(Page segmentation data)
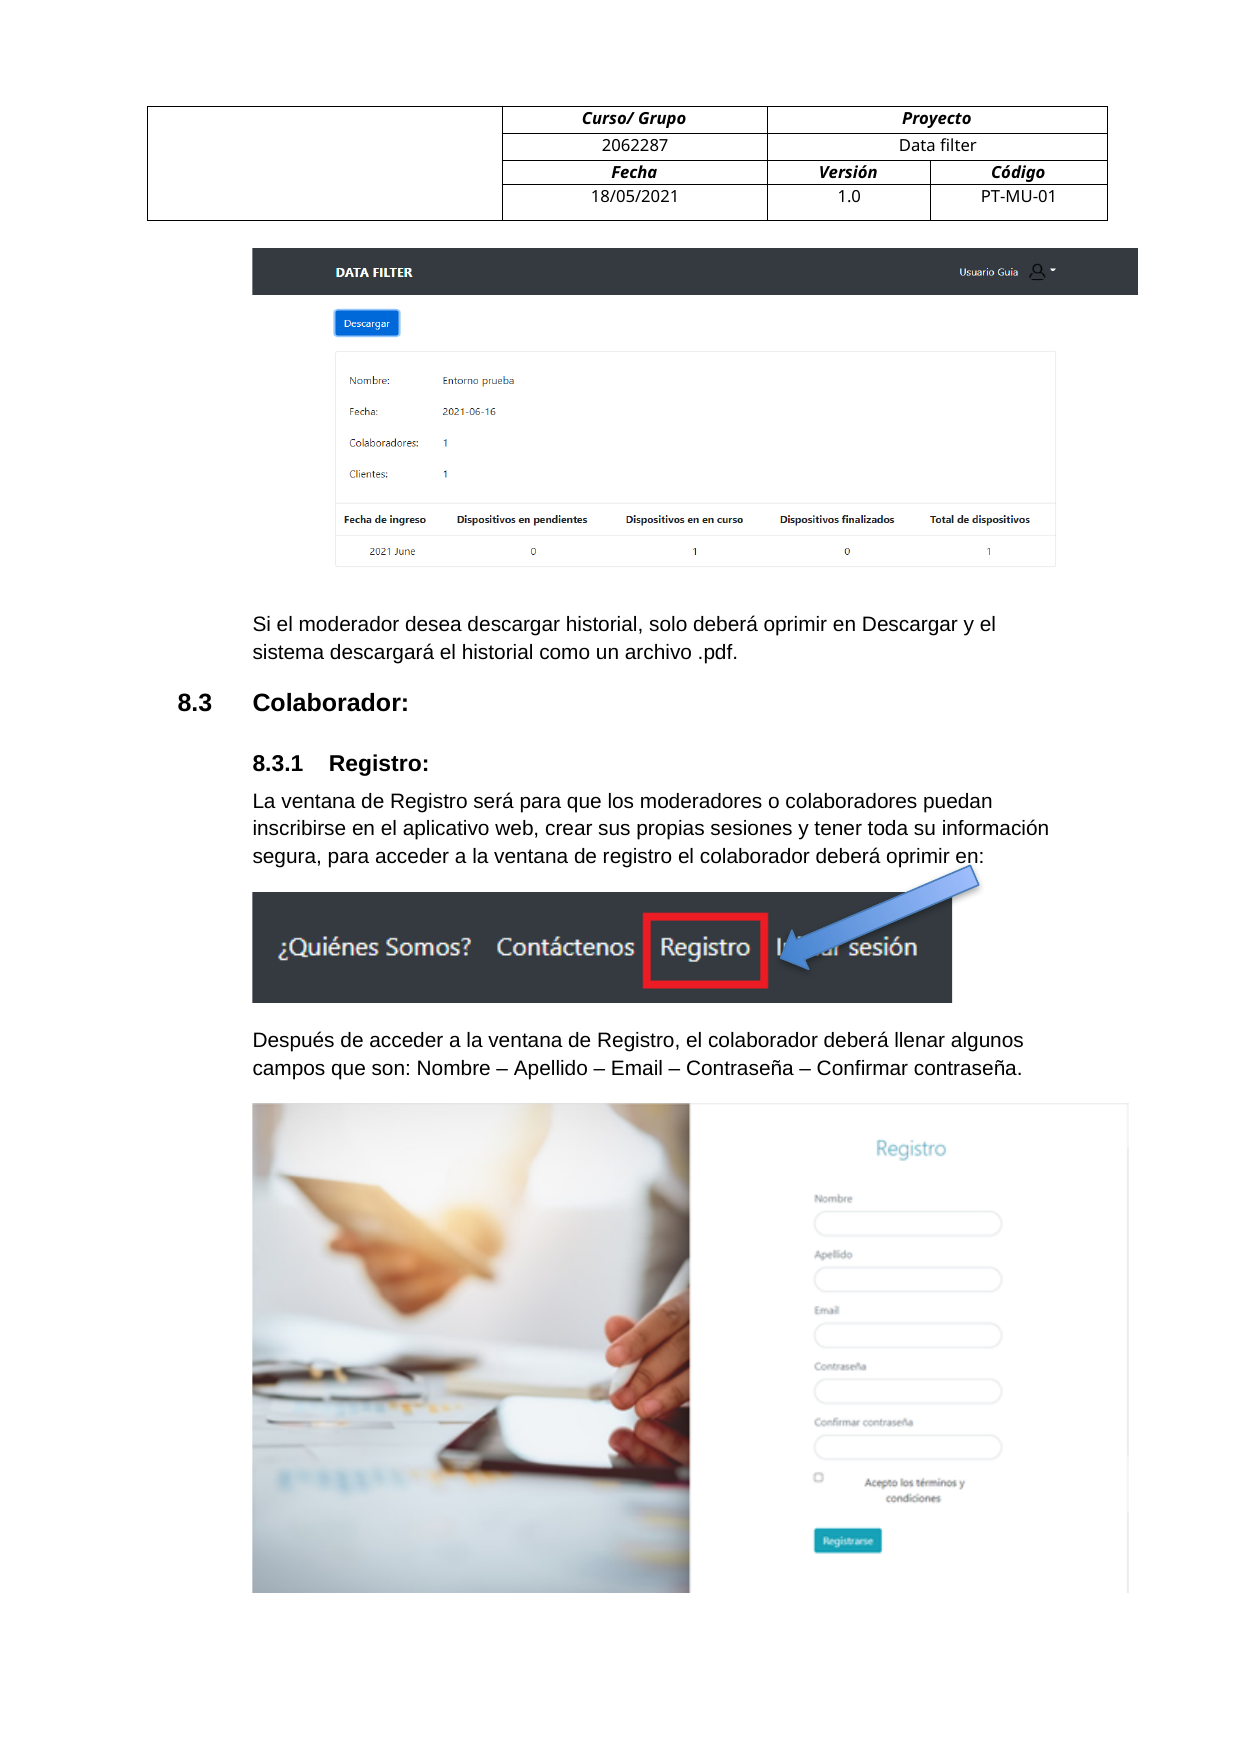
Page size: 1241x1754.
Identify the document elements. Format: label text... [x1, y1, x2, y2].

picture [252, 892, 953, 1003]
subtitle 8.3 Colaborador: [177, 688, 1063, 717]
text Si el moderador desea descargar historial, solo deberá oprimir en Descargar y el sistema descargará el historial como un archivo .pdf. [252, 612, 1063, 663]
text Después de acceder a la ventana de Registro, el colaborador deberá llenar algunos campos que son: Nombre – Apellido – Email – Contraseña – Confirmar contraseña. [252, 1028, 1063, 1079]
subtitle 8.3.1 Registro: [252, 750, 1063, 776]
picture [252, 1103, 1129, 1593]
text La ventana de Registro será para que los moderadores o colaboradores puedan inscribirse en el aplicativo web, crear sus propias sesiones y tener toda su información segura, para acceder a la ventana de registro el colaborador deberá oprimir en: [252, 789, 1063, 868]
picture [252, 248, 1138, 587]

▸ PROBLEM TO SOLVE
A verbatim copy of the entries, stripped of pictures, should be produced.

▸ TASK SOLUTION
Page size: 1241x1754.
Identify the document elements. Format: label text... [x1, y1, x2, y2].

picture [252, 892, 953, 1003]
subtitle 8.3 Colaborador: [177, 688, 1063, 717]
text Si el moderador desea descargar historial, solo deberá oprimir en Descargar y el sistema descargará el historial como un archivo .pdf. [252, 612, 1063, 663]
text Después de acceder a la ventana de Registro, el colaborador deberá llenar algunos campos que son: Nombre – Apellido – Email – Contraseña – Confirmar contraseña. [252, 1028, 1063, 1079]
subtitle 8.3.1 Registro: [252, 750, 1063, 776]
picture [252, 1103, 1129, 1593]
text La ventana de Registro será para que los moderadores o colaboradores puedan inscribirse en el aplicativo web, crear sus propias sesiones y tener toda su información segura, para acceder a la ventana de registro el colaborador deberá oprimir en: [252, 789, 1063, 868]
picture [252, 248, 1138, 587]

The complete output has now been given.